→ **Data shown**:
+---+

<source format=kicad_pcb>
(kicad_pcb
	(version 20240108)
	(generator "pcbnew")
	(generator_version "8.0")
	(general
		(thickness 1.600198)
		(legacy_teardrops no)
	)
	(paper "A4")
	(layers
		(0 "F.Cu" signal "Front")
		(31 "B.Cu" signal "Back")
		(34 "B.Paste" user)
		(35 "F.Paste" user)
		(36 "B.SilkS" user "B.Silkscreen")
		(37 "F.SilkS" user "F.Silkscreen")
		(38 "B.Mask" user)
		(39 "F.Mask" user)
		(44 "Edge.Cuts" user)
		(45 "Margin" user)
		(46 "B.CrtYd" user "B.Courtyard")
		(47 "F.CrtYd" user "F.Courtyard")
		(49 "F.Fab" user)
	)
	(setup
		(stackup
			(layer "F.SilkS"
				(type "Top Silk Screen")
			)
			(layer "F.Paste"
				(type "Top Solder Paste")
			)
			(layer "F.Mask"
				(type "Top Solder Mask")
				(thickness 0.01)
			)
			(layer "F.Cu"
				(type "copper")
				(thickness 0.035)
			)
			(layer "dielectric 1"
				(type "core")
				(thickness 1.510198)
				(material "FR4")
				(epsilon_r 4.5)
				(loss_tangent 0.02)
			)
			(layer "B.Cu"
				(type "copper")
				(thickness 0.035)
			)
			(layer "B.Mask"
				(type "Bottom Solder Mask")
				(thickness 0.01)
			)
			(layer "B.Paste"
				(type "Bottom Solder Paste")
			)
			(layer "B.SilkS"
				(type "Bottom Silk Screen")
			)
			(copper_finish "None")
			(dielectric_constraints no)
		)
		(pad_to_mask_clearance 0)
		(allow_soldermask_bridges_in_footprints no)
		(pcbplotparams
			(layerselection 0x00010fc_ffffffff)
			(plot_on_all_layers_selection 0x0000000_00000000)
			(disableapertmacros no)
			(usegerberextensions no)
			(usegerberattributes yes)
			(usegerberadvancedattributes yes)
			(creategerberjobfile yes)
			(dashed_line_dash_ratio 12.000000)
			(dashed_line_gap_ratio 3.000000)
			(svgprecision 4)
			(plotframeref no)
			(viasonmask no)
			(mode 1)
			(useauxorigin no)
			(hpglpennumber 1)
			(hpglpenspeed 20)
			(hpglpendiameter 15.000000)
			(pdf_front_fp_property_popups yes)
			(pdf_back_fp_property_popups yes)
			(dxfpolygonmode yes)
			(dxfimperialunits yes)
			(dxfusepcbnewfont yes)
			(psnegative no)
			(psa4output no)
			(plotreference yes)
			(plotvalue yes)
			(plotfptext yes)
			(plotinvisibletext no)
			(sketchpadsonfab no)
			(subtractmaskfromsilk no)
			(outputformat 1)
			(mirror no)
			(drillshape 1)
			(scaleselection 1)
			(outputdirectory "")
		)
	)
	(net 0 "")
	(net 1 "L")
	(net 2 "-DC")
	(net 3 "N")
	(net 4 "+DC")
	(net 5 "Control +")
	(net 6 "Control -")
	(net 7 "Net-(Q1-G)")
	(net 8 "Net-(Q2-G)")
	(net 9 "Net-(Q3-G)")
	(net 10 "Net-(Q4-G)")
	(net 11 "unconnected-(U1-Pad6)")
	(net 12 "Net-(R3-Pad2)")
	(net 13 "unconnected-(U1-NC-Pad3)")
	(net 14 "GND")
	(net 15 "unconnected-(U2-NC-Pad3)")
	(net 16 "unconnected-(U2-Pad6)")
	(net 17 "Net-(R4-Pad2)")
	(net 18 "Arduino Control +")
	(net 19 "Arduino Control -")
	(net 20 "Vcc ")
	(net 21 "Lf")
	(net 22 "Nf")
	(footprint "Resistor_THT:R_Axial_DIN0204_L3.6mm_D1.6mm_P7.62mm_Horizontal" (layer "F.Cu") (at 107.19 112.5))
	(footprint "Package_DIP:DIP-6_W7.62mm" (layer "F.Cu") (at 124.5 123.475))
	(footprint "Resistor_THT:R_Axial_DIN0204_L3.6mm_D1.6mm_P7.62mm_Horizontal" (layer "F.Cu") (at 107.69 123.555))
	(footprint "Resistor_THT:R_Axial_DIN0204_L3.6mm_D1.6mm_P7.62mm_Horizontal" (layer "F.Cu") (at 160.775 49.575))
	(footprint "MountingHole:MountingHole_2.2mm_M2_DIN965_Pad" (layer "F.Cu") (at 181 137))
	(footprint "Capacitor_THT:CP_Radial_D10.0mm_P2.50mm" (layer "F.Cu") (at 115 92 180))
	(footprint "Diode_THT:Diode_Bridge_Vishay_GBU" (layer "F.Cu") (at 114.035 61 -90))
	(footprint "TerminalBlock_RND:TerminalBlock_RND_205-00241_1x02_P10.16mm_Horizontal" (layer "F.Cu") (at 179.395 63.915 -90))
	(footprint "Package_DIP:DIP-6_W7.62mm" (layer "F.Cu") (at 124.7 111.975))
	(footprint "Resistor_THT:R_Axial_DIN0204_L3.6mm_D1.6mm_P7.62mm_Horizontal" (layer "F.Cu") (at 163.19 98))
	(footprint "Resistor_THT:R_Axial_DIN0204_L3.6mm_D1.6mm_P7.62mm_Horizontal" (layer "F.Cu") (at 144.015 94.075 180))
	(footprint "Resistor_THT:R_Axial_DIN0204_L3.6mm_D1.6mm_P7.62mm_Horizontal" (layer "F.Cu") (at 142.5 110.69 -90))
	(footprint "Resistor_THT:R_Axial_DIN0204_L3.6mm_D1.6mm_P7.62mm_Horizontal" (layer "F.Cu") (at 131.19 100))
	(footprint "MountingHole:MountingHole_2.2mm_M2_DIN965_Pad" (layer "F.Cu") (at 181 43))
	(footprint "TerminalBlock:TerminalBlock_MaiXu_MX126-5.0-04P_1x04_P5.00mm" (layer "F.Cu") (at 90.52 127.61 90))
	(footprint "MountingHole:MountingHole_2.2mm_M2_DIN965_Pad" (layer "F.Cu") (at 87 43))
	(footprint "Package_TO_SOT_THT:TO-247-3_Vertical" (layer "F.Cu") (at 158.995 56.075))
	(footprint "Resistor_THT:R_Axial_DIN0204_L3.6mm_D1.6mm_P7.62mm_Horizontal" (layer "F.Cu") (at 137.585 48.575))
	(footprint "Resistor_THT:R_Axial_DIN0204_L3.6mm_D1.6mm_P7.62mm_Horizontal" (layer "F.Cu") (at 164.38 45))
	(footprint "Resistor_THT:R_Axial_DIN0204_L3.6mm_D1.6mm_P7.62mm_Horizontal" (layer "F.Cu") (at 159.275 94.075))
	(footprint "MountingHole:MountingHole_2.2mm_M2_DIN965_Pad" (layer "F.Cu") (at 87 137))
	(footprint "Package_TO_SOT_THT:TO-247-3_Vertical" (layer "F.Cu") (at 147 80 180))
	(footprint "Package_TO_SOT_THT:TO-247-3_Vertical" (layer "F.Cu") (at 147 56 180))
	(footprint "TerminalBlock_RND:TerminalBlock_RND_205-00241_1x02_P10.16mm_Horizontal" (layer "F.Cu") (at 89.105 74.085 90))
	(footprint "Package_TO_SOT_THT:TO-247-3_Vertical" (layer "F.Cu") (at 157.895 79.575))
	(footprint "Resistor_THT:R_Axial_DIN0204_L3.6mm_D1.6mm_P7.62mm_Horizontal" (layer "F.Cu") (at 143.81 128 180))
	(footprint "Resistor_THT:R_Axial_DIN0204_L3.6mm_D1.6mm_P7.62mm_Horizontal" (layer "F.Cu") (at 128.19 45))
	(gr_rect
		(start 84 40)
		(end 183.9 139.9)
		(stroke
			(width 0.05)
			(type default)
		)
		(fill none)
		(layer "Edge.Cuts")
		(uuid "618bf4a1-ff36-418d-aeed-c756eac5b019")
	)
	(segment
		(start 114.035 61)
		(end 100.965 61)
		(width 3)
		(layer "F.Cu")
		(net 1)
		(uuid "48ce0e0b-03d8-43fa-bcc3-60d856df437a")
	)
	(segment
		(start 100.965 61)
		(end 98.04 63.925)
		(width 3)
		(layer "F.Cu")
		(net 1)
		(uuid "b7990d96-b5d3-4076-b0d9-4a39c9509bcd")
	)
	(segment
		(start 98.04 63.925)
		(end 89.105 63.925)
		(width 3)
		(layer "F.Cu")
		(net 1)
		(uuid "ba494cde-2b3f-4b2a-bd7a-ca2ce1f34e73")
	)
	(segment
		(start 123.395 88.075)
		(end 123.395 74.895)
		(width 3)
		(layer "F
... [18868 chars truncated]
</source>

+---+

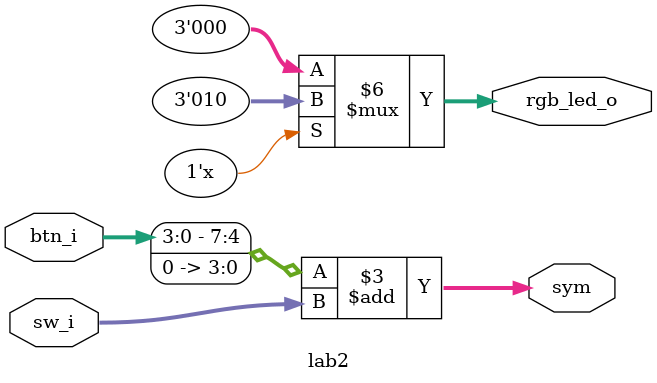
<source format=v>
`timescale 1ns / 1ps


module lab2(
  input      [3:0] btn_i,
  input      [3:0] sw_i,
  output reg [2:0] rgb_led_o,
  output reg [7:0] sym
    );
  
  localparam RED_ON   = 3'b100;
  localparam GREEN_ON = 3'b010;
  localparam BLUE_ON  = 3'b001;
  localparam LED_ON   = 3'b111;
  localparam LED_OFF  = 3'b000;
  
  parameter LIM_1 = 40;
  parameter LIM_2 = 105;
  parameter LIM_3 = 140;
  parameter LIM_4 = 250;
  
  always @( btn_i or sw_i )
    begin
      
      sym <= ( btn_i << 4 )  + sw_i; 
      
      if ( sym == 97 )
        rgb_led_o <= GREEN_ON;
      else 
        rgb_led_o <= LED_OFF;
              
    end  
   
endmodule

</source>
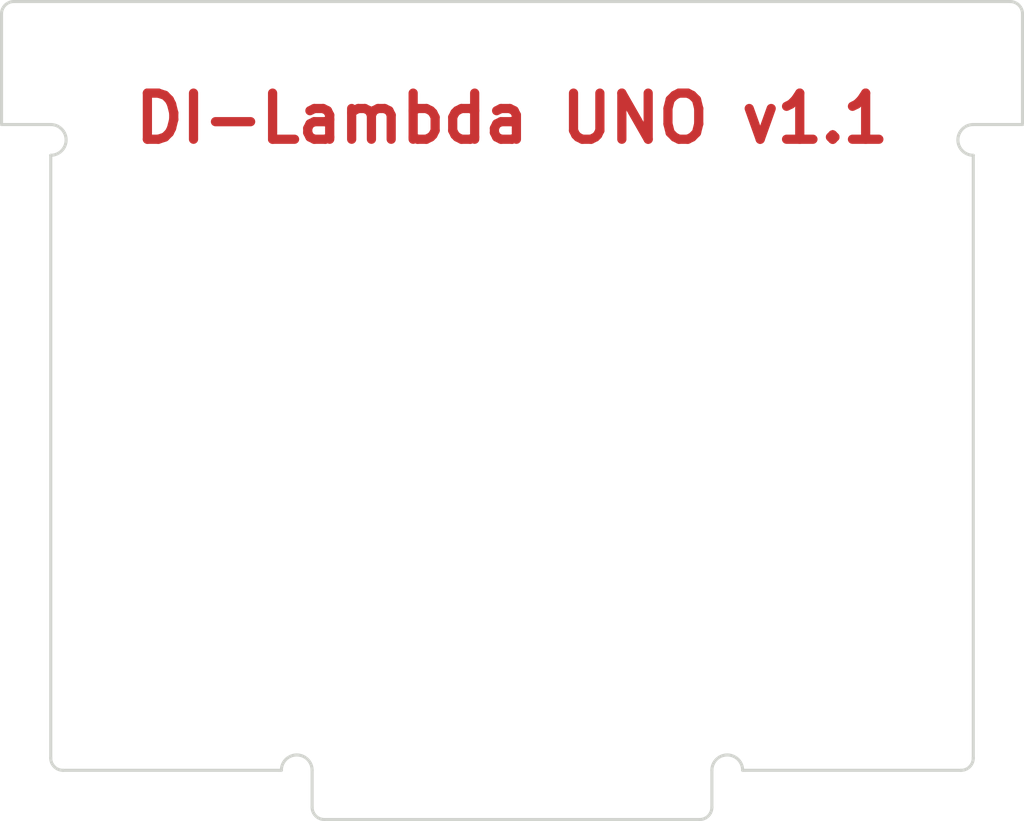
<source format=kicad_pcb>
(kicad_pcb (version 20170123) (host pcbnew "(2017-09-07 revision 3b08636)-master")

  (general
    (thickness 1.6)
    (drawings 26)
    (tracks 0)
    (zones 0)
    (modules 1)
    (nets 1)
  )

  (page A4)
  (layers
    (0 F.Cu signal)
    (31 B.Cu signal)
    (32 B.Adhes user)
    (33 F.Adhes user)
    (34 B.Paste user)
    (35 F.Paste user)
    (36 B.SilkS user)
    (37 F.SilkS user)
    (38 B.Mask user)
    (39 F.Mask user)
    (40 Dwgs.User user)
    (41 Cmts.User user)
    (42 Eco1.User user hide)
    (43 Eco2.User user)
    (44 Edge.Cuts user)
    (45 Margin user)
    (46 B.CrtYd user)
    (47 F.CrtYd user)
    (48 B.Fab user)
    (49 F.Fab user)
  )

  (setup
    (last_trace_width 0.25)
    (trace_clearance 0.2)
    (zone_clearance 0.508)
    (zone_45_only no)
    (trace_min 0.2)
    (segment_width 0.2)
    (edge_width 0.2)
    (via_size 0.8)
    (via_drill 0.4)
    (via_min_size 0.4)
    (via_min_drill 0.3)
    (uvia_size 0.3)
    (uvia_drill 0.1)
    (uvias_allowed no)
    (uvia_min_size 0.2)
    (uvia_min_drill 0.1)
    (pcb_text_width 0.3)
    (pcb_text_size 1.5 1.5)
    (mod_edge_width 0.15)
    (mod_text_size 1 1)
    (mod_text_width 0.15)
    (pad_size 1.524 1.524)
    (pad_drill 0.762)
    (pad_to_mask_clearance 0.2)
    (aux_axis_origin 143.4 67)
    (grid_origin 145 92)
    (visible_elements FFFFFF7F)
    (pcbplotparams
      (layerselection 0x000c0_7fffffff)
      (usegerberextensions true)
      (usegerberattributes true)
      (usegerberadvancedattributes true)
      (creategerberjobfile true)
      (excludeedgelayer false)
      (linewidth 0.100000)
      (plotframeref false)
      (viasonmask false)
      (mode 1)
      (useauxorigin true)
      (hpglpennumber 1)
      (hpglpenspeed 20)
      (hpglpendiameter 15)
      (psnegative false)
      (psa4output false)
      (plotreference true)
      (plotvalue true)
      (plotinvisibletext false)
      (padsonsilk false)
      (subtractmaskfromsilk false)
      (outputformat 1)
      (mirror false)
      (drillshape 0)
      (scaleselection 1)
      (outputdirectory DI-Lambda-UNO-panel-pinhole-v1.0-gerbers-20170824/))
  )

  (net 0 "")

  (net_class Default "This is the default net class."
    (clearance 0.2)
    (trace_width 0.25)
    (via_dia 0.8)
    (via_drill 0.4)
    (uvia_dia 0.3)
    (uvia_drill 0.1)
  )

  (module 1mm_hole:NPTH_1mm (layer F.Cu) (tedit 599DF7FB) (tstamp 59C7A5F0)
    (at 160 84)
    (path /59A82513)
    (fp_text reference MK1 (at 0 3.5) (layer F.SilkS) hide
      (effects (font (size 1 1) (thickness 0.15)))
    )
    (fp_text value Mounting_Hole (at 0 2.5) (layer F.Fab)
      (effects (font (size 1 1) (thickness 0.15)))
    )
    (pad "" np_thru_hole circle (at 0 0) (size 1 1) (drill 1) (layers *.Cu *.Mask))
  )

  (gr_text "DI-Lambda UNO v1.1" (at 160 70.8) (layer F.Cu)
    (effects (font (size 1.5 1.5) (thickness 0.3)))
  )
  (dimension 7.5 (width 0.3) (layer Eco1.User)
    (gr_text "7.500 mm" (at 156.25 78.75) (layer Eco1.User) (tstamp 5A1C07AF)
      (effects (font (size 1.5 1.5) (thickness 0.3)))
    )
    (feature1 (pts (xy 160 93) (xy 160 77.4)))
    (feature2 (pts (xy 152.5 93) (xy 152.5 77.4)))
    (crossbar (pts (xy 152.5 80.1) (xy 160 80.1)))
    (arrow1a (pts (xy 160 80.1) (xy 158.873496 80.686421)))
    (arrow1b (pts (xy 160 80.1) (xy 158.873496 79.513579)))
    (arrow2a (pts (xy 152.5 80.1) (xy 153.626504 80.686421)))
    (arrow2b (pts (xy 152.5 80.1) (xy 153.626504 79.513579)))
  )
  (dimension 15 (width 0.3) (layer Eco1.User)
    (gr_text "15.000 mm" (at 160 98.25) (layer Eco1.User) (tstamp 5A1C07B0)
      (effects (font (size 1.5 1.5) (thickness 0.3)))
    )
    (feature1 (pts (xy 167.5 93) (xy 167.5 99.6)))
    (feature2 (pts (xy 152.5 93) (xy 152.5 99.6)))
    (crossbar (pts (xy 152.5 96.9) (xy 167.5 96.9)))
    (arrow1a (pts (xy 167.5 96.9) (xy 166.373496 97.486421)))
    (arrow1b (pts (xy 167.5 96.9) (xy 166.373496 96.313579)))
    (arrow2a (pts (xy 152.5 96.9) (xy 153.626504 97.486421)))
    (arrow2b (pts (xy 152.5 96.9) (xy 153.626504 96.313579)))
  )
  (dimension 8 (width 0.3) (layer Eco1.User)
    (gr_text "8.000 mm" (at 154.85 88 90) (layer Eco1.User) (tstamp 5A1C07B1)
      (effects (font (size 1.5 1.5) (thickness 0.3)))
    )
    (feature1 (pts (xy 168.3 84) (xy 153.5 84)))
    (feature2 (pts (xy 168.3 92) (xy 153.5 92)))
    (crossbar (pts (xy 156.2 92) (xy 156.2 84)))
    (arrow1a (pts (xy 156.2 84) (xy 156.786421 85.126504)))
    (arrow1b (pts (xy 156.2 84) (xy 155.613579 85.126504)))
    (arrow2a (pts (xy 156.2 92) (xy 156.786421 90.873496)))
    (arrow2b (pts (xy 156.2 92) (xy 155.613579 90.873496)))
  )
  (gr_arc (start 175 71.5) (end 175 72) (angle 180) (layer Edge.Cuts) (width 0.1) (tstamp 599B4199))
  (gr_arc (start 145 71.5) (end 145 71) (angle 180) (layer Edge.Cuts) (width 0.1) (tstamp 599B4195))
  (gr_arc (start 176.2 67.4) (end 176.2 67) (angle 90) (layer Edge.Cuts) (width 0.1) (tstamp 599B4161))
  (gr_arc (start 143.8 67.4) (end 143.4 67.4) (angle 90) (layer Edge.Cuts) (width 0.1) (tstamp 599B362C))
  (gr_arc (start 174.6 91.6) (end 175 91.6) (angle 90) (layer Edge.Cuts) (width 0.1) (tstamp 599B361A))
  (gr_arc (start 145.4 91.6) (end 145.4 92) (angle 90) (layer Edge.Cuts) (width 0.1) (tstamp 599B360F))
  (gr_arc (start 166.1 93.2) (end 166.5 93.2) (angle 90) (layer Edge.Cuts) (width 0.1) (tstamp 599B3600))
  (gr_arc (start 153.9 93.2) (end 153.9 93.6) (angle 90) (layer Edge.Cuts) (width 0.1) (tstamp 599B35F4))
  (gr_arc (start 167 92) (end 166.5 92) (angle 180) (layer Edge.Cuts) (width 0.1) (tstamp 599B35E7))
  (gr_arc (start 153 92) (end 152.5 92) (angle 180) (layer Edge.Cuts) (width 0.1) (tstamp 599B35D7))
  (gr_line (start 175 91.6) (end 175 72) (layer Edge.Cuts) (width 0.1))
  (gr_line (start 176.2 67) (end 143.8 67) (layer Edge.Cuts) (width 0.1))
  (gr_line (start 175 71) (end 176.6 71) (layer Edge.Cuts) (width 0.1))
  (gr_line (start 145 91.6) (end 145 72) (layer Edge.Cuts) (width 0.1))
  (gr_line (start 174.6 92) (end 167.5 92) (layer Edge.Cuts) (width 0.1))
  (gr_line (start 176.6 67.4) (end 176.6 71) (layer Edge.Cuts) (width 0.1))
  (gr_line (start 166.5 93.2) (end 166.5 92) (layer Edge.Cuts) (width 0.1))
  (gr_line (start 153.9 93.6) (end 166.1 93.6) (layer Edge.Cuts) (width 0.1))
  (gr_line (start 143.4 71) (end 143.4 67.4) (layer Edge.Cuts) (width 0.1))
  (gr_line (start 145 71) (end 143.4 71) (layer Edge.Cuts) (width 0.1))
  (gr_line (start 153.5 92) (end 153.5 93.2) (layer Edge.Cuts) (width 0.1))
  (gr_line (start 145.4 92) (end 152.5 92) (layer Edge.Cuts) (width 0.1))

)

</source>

+---+

→ **Problem requirements**: Scan the listing above, and wherever a line holds the string "SilkS", copy that line.

→ **Exercise output**:
		(36 "B.SilkS" user "B.Silkscreen")
		(37 "F.SilkS" user "F.Silkscreen")
			(layer "F.SilkS"
			(layer "B.SilkS"
    (36 B.SilkS user)
    (37 F.SilkS user)
    (fp_text reference MK1 (at 0 3.5) (layer F.SilkS) hide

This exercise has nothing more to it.